Face à l’envolée des coûts du quotidien (carburant, alimentation, etc.), les banques veulent s’assurer que l’emprunteur est en capacité de surmonter un éventuel coup dur et qu’il peut, s’il s’agit d’un bien ancien avec un DPE défectueux, financer les travaux visant l’amélioration énergétique de son logement. Il faut compter une épargne résiduelle équivalente à six mensualités pour espérer décrocher son crédit, en plus de la mise de fonds initiale. Souvent jeunes et sans épargne suffisante, les primo-accédants sont les premiers exclus de l’accès au crédit.
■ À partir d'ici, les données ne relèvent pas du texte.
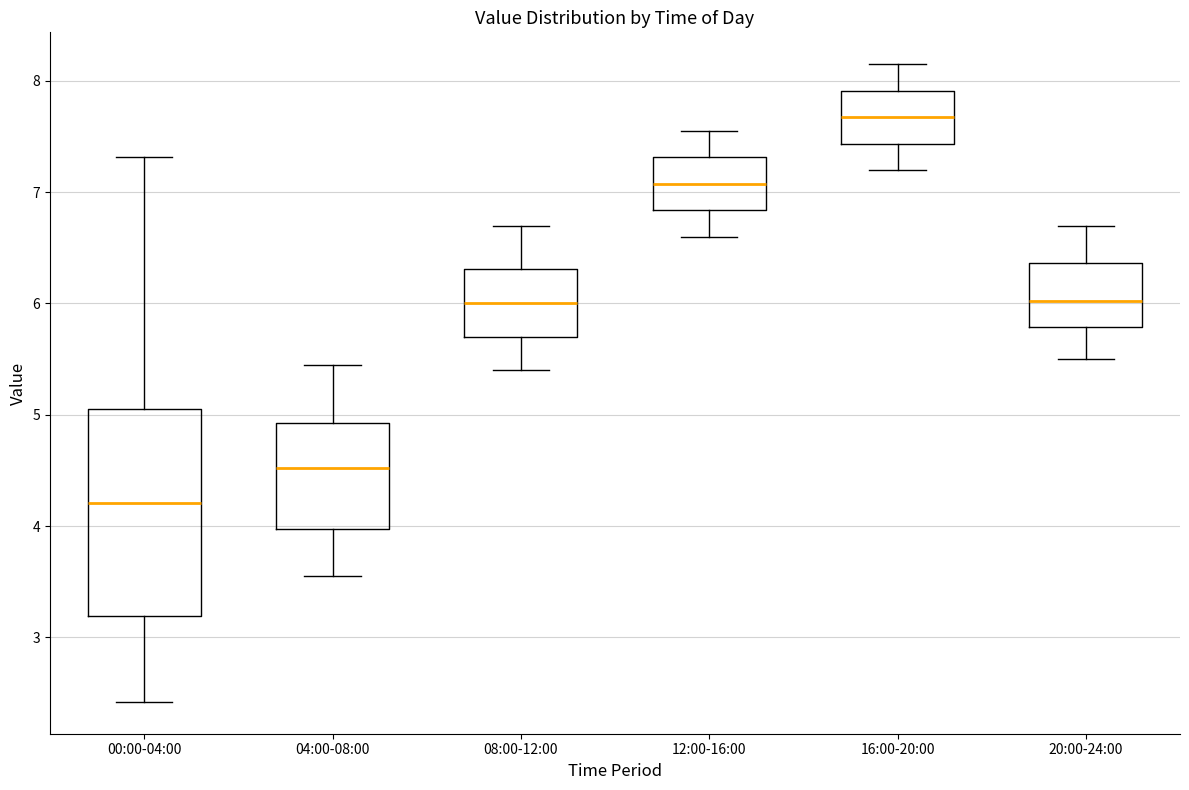

Which box's median line is the highest?

16:00-20:00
Tension sur le marché locatif
Face à la progression des taux, il convient aussi penser à l’aide des prêts immobiliers complémentaires. Les primo-accédants sont éligibles au PTZ, ce prêt sans intérêts qui permet de financer jusqu’à 40% du montant de l’opération, mais les banques arrêtent de traiter les demandes comportant un PTZ dès la fin octobre, et au plus tard à la mi- novembre.
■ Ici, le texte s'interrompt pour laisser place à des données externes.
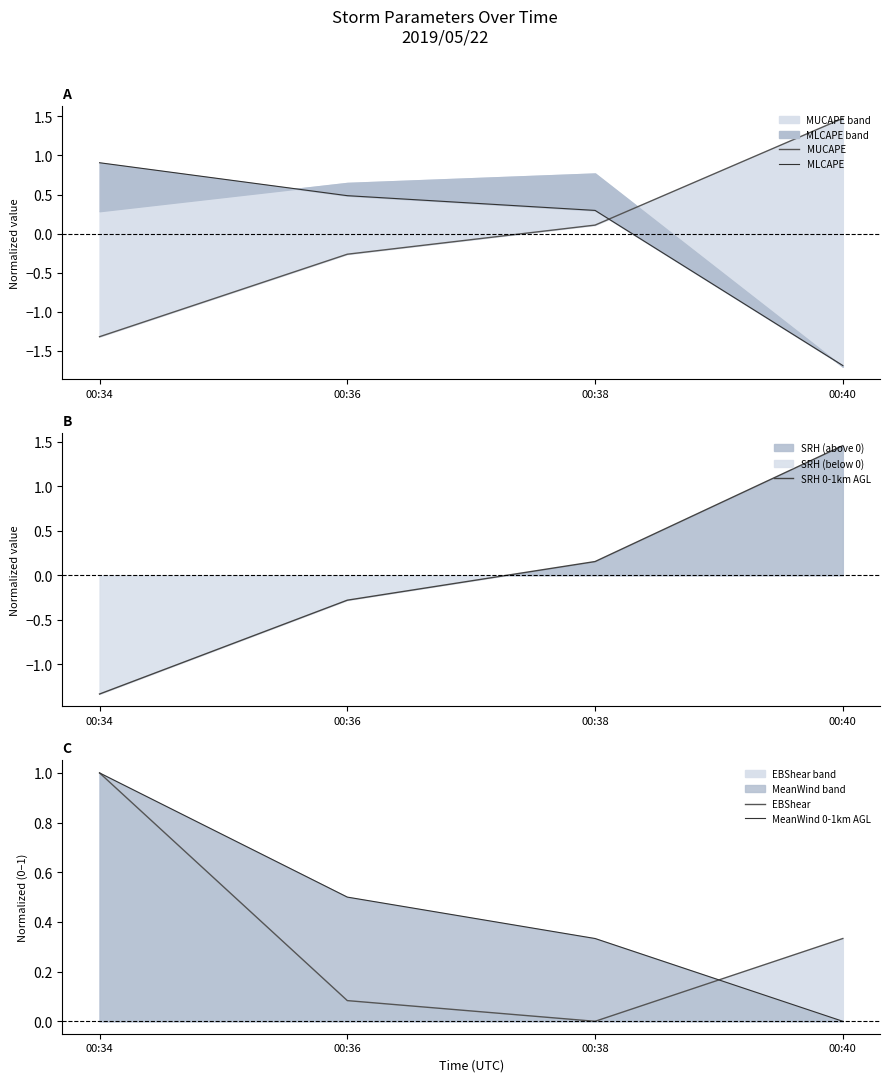

Where do MUCAPE and SRH 0-1km AGL first cross each other?

00:36 and 00:38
Les vendeurs doivent baisser leurs prétentions, mais si une correction est d'ores et déjà amorcée, elle ne pourra jamais compenser la baisse du pouvoir d’achat immobilier due à la hausse du coût du crédit. D’autant que dans certaines zones tendues, les vendeurs potentiels, propriétaires d’un bien de qualité, tergiversent et maintiennent les prix à des niveaux élevés car ils ne sont pas pressés de céder leur logement.
La question d’acheter est vite tranchée pour bon nombre de foyers, obligés de rester locataires faute de ne pouvoir décrocher le financement bancaire de leur projet. La France subit une grave crise du logement qui pourrait évoluer en crise sociale. Le marché locatif est sous haute tension, marqué par une forte hausse de la demande, générée par les difficultés d’accès au crédit et une baisse concomitante de l’offre. Le phénomène de tension locative touche les grandes métropoles, mais aussi les villes moyennes où l’on observe un tiers d’annonces en moins pour près de 30% de demandes en plus (chiffres Fnaim).